Extending general definitions for bidirectional typing and mode derivations from Hamana’s work is straightforward. For example, the universal type \(\forall \alpha .\, A\) and type abstraction in System F can be specified as operations \(\textsf{all} : * \rhd [*] * \rightarrow *\) and .

The decidability of bidirectional type synthesis (Theorem 5.7) should also carry over, as no equations are imposed on types and no guessing (for type application) is required. Adding subtyping \(A \mathrel {<:} B\) to languages can be done by replacing type equality with a subtyping relation \(\mathrel {<:}\) and type equality check with subtyping check, so polymorphically typed languages with subtyping such as System \(\textsf{F}_{\mathsf {<:}}\) can be specified. The main idea of bidirectional typing does not change, so it should be possible to extend the formal theory without further assumptions too.

However, explicit type application in System F and System \(\textsf{F}_{\mathsf {<:}}\) is impractical but its implicit version results in a stationary rule [20] which is not syntax-directed. By translating the rule to subtyping, we have the instantiation problem that requires guessing B in \(\forall \alpha . A <: A[B/\alpha ]\). A theory that accommodates various solutions to the problem is left as future work.

Dependent types Logical frameworks with bidirectional typing are proposed by Reed [25] and Felicissimo [11]. Felicissimo’s framework is more expressive than Reed’s, due to its ability to specify rewriting rules. Both frameworks extend LF, enabling generic bidirectional type checking for dependent type theories. They also incorporate notions of signatures and mode-correctness (called strictness and validity, respectively, in their contexts) but differ from ours in several ways.

First, the number of operations introduced by a signature in LF is finite, so constructs like spine application seem impossible to define. Second, Reed and Felicissimo deal with decorated raw terms only, while our theory bridges the gap between ordinary and decorated raw terms by mode decoration. Lastly, Felicissimo classifies operations a priori into introduction and elimination rules, and follows the Pfenning recipe assigning, for example, the synthesising mode to each elimination rule and its principal argument. As pointed out by Dunfield and Krishnaswami that bidirectional typing is essentially about managing information flow, and that some systems remarkably deviate from this recipe, we do not enforce it but establish our results on any reasonable information flow.

Beyond syntax-directedness To relax the assumption of syntax-directedness, we could start from a simple but common case where the ordinary typing part is still syntax-directed, but each typing rule is refined to multiple bidirectional variants, including different orders of its premises. In such cases, the mode decorator would need to backtrack and find all mode derivations, but the type synthesiser should still work in a syntax-directed manner on each mode derivation. Completeness could still take the simple form presented in this paper too.

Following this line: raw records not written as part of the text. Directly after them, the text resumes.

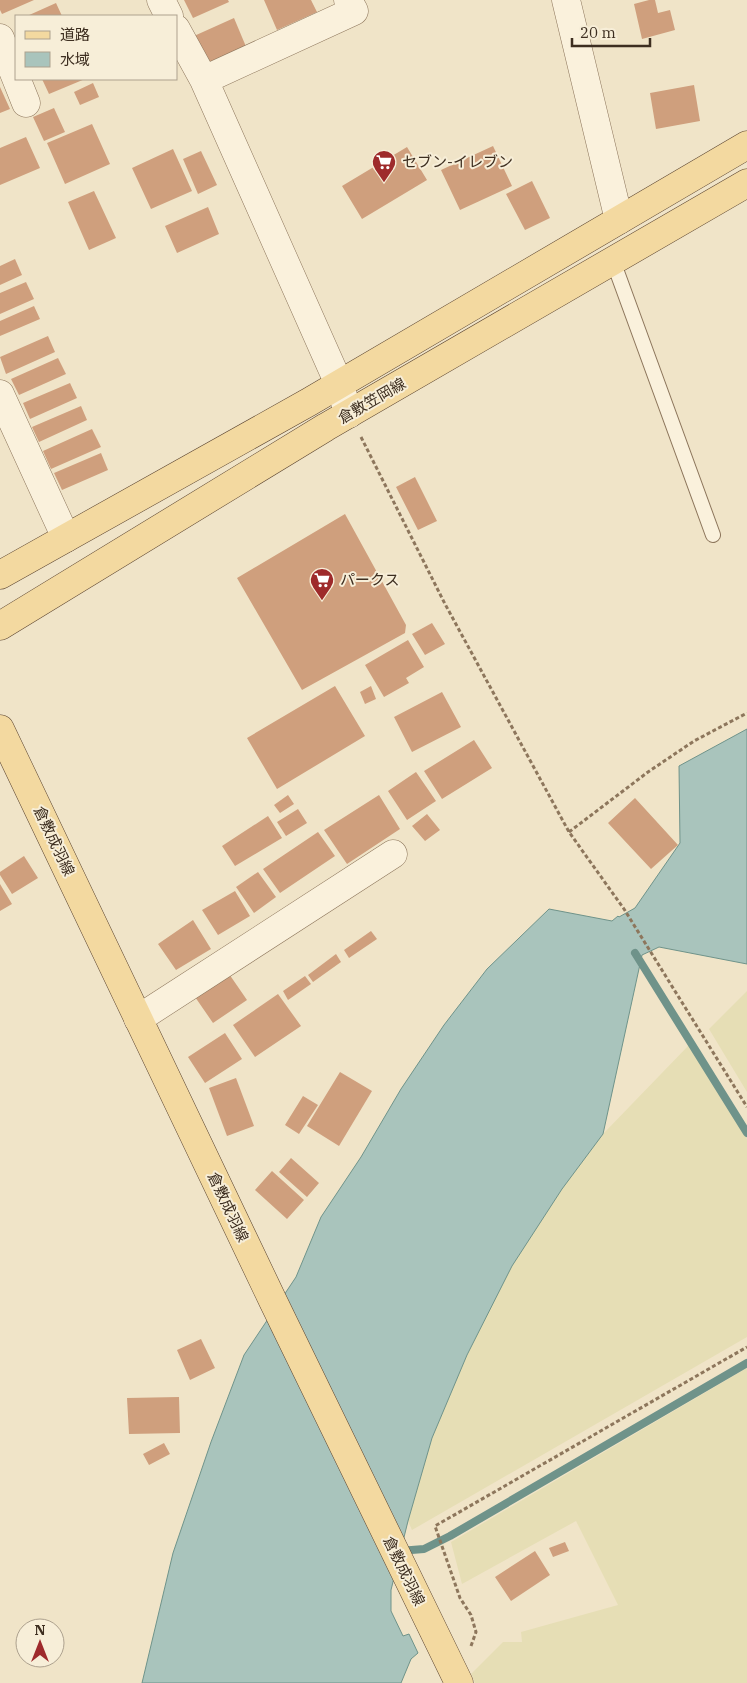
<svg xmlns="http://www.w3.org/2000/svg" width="747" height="1683" viewBox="0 0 747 1683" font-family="'IBM Plex Serif','Noto Sans JP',serif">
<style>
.farmland{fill:#e6deb5}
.water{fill:#a9c4bc;stroke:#6f938a}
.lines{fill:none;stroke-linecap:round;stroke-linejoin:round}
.stream{stroke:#6f938a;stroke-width:8}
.building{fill:#cf9f7d}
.lane-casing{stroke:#8d765c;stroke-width:16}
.street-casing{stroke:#8d765c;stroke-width:29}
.primary-casing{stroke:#5b4430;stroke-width:29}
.path{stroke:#8d765c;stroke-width:3;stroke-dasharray:4 2.5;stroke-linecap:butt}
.lane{stroke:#faf1dc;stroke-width:14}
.street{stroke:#faf1dc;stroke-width:28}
.primary{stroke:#f3d9a0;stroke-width:28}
.labels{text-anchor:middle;stroke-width:4;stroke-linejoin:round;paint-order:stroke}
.poi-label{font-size:15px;fill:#3d2e20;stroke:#f7eed8;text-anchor:start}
.street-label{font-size:15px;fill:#3d2e20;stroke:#f7eed8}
</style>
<rect width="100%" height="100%" fill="#f0e4c8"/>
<path class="farmland" d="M747 991V1092L709 1029Z
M689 1045 747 1139V1337L412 1530 408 1521 432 1438 467 1355 512 1265 562 1189 603 1134Z
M747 1368V1683H475L471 1674 503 1642H522L521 1632 618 1605 576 1521 462 1584 451 1542Z"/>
<path class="water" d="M747 729V964L659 947 642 955 603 1134 562 1189 512 1266 467 1355 432 1438 408 1521 391 1590V1611L403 1636 409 1634 418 1653 411 1659 401 1683H142L173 1553 211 1442 244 1355 296 1277 321 1217 361 1157 401 1089 444 1025 487 969 549 909 612 921 618 916 619 917 635 908 680 843 679 766Z"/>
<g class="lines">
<path class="stream" d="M635 953 747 1133
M399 1551 424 1549 450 1536 747 1363"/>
</g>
<path class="building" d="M0 0H34L2 14 0 10Z
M184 0H228L229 2 193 18Z
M264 0H311L317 12 277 30Z
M649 0H655L658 13 670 10 675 30 642 39 634 4Z
M56 3 62 16H27Z
M234 18 247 49 208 67 194 36Z
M42 79H85L49 94Z
M93 83 99 97 80 105 74 92Z
M694 85 700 121 656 129 650 93Z
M0 87 10 109 0 113Z
M54 108 65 132 44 141 33 117Z
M92 124 110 164 65 184 47 143Z
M26 137 40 168 0 185V148Z
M493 146 512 186 460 210 441 170Z
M407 147 427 180 362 219 342 186Z
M173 149 192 191 151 209 132 168Z
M201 151 217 185 198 194 183 159Z
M532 181 550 218 525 230 506 194Z
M94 191 116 238 89 250 68 202Z
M208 207 219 234 177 253 165 226Z
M15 259 22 275 0 285V266Z
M26 282 34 299 0 314V293Z
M34 306 40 319 0 336V321Z
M48 336 55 352 6 374 0 357Z
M58 358 66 374 19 395 11 379Z
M70 383 77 398 30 419 23 403Z
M81 406 87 420 39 442 32 427Z
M92 429 101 447 51 469 43 451Z
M101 453 108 470 62 490 54 473Z
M415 477 437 521 418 530 396 487Z
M345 514 406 625 405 633 302 690 237 578Z
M432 623 445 644 425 655 412 634Z
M408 640 424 667 406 678 409 683 384 697 365 665Z
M335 686 365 736 277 789 247 738Z
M371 686 376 699 365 704 360 692Z
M442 692 461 727 412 752 394 717Z
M474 740 492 768 442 799 424 771Z
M416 772 436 801 407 820 388 791Z
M288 795 294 804 280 813 274 805Z
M379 795 400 829 347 864 324 830Z
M635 798 678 845 651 869 608 823Z
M298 809 307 823 286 836 277 822Z
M427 814 440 830 425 841 412 826Z
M268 816 282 838 235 866 222 846Z
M318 832 335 856 280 893 263 869Z
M24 856 38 878 12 894 0 875V872Z
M258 872 276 897 254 913 236 887Z
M0 884 12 904 0 911Z
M235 891 250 916 218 935 202 910Z
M193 920 211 949 176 970 158 944Z
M371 931 377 939 349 958 344 950Z
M336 954 341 962 313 982 308 975Z
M227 971 247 1000 213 1023 193 994Z
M305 976 311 984 288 1000 283 991Z
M278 994 301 1026 255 1057 233 1025Z
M225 1033 242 1059 205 1083 188 1057Z
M340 1072 372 1091 339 1146 307 1126Z
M236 1078 254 1126 227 1136 209 1088Z
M303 1096 318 1105 299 1134 285 1125Z
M291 1158 319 1183 307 1197 279 1172Z
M272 1171 304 1200 287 1219 255 1190Z
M201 1339 215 1368 190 1380 177 1350Z
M179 1397 180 1433 129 1434 127 1398Z
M164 1443 170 1454 149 1465 143 1454Z
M565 1542 569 1551 553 1557 549 1548Z
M535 1551 550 1575 511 1601 495 1577Z"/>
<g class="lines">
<g class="lane-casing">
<path id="lane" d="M613 261 713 535"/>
</g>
<g class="street-casing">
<path id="street" d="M161 0 169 16
M566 0 619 220
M176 29 204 80 339 384 349 414
M0 38 26 103
M204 80 354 11 348 0
M0 394 66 538
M138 1019 393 854"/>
</g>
<g class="primary-casing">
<path id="primary" d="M0 575 309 402 747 145
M0 626 326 427 747 183
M0 729 273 1301 459 1683"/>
</g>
<path class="path" d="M361 437 445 604 569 832 624 909 747 1107
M569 832 648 772 694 741 747 713
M471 1646 476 1632 471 1615 460 1598 435 1526 747 1347"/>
<use href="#lane" class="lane"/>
<use href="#street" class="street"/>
<use href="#primary" class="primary"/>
</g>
<defs>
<g id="supermarket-pin" transform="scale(1.25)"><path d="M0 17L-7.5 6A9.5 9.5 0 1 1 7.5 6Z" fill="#9e2a2b" stroke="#f7eed8"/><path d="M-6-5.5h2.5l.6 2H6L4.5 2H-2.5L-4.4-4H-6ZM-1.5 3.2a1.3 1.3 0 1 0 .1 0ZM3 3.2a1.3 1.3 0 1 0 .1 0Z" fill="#fff"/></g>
</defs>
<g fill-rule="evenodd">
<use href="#supermarket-pin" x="384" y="162"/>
<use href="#supermarket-pin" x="322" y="580"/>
</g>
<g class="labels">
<g class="poi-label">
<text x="402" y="167">セブン-イレブン</text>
<text x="340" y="585">パークス</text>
</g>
<g class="street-label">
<text transform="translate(372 401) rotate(-30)" y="5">倉敷笠岡線</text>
<text transform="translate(54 841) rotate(65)" y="5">倉敷成羽線</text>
<text transform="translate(228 1207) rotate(65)" y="5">倉敷成羽線</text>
<text transform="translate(404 1571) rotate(64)" y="5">倉敷成羽線</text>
</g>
</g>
<rect x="15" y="15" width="162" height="65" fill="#f7eed8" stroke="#ada18e"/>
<rect x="25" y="31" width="25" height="8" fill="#f3d9a0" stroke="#ada18e"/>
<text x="60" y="40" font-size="15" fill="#3d2e20">道路</text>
<rect x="25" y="52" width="25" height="15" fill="#a9c4bc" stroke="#ada18e"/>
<text x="60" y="65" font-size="15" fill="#3d2e20">水域</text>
<g transform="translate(40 1643)"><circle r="24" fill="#f7eed8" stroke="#ada18e"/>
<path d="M0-4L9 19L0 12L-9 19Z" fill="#9e2a2b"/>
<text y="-8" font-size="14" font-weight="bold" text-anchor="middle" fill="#3d2e20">N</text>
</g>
<path d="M572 38v8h78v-8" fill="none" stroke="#3d2e20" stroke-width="2.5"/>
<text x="580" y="38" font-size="15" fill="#3d2e20" stroke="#f7eed8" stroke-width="4" paint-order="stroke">20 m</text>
</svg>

Next, we could consider systems where each construct can have multiple typing rules, which can further have multiple bidirectional variants. In this setting, the bidirectional type synthesiser will also need to backtrack. It is still possible to treat soundness as the separation of mode and type information, but completeness will pose a problem: for every raw term, a mode derivation chooses a mode assignment while a typing derivation chooses a typing rule, but there may not be a bidirectional typing rule for this particular combination. A solution might be refining completeness to say that any typing derivation can be combined with one of the possible mode derivations into a bidirectional typing derivation.

Towards a richer formal theory There are more principles and techniques in bidirectional typing that could be formally studied in general, with one notable example being the Pfenning recipe for bidirectionalising typing rules [10, Section 4]. There are also concepts that may be hard to fully formalise, for example ‘annotation character’ [10, Section 3.4], which is roughly about how easy it is for the user to write annotated programs, but it would be interesting to explore to what extent such concepts can be formalised.